There are, however, a few additional elements that we include in our B2B persona that few other agencies mention.
|Where is the persona in the adoption curve?|
Different professionals within the same organization can find themselves on different parts of the adoption curve. And defining their placement in this continuum allows us to make quick, and accurate judgements about their relationship with your product or service. Are they quick to implement new tech and solutions given proof? Or are they skeptical and conservative, waiting for respected members of their community to take the first step?
|Where is the persona’s watering hole?|
Similar to Four Quadrant’s “Groups and Associations,” we take this concept a little bit further. We define all of the professional and personal “watering holes” of our persona, online and off. This includes Facebook groups, LinkedIn groups, forums, subreddits, and online communities that the persona may frequent.
|What are the persona’s identifiable keywords?|
On-top of defining all of the industry jargon and buzzwords that the persona uses, we also define all of the relevant search queries (with demand data) that the persona may be using to find your solution. This allows us to effectively benchmark specific features, pain-points, etc.
Here’s how we research it
Beyond all of the suggested research methodology above, we also incorporate behavioural data into our persona-building process.
1. Psychometric Research on Social Media
Social media platforms like Facebook gather a wealth of data about its users. When you target a specific segment of users, you can discover everything from content preferences, to brand loyalty, political leaning, etc. We leverage this data to build a more complete and accurate model of your target buyer.
2. Keyword research
As mentioned above, keyword research is a vital part of our persona-building process. It allows us to compare our assumptions about a persona’s pain points with their digital behaviour. Are lots of people searching for a diagnosis of a particular problem, or actively looking for a solution? What words do they use when they’re looking for that solution?

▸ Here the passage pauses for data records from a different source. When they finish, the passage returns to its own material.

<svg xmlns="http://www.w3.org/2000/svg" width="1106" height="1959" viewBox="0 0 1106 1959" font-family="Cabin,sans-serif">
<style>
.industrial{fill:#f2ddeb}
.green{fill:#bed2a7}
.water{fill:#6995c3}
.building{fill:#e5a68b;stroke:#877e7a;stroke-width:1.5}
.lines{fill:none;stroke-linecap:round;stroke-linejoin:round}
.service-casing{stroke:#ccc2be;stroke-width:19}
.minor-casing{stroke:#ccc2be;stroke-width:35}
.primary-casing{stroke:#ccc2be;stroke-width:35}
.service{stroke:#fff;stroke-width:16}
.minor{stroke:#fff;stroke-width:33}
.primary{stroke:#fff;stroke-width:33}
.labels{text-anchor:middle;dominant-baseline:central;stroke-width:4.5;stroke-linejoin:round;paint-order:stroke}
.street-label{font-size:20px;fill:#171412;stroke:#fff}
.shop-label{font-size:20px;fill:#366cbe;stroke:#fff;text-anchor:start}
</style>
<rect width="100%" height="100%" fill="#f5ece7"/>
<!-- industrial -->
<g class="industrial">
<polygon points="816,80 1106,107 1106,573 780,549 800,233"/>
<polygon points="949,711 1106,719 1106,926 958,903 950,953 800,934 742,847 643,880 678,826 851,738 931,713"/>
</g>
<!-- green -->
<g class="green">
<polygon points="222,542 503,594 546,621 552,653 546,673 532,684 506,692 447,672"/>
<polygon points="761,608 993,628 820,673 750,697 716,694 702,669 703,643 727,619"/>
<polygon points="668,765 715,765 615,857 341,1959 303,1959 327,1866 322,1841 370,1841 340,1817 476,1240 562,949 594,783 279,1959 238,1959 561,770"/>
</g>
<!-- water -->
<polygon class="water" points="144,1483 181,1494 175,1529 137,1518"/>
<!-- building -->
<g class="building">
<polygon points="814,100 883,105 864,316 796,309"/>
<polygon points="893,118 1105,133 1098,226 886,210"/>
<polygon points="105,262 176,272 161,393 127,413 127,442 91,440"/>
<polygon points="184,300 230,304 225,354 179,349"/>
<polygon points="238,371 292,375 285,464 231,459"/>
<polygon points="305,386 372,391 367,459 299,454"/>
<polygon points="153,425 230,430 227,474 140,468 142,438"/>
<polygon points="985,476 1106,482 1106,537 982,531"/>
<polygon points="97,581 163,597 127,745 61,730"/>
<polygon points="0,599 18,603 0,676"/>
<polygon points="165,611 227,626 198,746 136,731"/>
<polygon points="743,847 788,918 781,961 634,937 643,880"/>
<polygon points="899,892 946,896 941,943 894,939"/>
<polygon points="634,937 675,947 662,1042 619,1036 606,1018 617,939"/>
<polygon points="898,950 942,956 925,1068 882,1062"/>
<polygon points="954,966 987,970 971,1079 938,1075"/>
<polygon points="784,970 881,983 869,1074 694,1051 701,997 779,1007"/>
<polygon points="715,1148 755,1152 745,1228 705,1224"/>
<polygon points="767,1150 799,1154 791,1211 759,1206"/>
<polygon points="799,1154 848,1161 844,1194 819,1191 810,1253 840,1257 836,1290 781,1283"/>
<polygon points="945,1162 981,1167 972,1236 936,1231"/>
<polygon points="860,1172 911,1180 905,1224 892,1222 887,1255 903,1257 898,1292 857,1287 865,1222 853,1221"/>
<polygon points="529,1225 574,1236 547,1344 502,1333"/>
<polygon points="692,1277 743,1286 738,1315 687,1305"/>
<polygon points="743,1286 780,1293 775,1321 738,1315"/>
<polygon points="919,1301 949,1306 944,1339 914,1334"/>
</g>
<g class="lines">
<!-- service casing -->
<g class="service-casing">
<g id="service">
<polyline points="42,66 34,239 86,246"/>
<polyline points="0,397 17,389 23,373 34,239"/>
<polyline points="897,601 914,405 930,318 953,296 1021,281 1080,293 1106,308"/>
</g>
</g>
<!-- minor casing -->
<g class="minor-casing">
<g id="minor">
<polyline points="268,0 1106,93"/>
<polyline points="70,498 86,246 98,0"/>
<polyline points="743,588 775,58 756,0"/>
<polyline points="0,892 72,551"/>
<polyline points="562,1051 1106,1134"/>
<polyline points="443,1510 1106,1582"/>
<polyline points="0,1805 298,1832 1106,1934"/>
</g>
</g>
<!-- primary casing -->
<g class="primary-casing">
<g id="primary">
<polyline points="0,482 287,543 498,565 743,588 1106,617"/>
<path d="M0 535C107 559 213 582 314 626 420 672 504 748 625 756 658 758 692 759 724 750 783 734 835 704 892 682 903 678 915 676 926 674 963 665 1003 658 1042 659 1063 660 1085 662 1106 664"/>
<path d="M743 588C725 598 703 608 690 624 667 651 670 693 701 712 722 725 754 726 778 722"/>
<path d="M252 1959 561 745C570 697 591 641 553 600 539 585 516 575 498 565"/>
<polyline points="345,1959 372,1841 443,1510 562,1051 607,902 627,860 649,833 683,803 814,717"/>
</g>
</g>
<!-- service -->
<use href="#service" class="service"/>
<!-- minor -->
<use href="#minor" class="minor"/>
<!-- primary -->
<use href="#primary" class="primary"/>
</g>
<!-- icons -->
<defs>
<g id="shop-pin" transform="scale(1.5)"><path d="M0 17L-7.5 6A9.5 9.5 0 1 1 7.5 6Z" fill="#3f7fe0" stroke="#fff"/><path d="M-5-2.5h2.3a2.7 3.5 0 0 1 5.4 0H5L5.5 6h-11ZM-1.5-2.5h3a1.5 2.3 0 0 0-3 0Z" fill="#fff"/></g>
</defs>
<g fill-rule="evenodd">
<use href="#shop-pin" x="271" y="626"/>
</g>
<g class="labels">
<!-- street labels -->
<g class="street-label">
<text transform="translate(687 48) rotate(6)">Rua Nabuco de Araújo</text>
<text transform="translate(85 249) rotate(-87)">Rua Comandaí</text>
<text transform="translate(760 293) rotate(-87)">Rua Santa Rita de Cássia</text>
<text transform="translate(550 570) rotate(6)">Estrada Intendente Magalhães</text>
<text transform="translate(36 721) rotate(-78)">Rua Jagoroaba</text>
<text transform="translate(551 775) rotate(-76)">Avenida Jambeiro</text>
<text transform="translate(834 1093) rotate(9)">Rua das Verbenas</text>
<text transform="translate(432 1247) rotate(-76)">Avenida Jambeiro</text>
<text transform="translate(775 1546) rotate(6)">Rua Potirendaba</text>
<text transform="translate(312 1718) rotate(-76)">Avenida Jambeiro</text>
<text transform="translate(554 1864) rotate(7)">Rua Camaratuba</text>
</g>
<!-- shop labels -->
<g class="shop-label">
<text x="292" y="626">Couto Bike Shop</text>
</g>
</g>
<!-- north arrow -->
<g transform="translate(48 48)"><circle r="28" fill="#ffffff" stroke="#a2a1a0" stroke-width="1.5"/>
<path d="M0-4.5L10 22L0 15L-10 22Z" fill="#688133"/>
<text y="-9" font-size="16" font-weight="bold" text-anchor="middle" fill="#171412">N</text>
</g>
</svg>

3. Watering-hole expeditions
Because we’re keenly aware of the limitations of qualitative interviews, we need a way to cross-reference what customers say amongst marketers, with what they say amongst their peers.
And the best way to do this is to ingratiate yourself within their communities.
That’s why defining the persona’s digital homes (forums, communities, social media groups) is vital. We can monitor and analyze how persona’s talk about their problems when they’re amongst like-minded people.
As you can see — even looking at a small number of digital marketing agencies — building a B2B persona is not a simple process.
There are a million ways to skin a cat (or a less abrasive idiom).
Ultimately, your buyer persona should be informed by your resources, availability of first-hand data, and your marketing goals. Further — if you are building your persona for a digital marketing strategy, it’s important to analyze their digital behavior.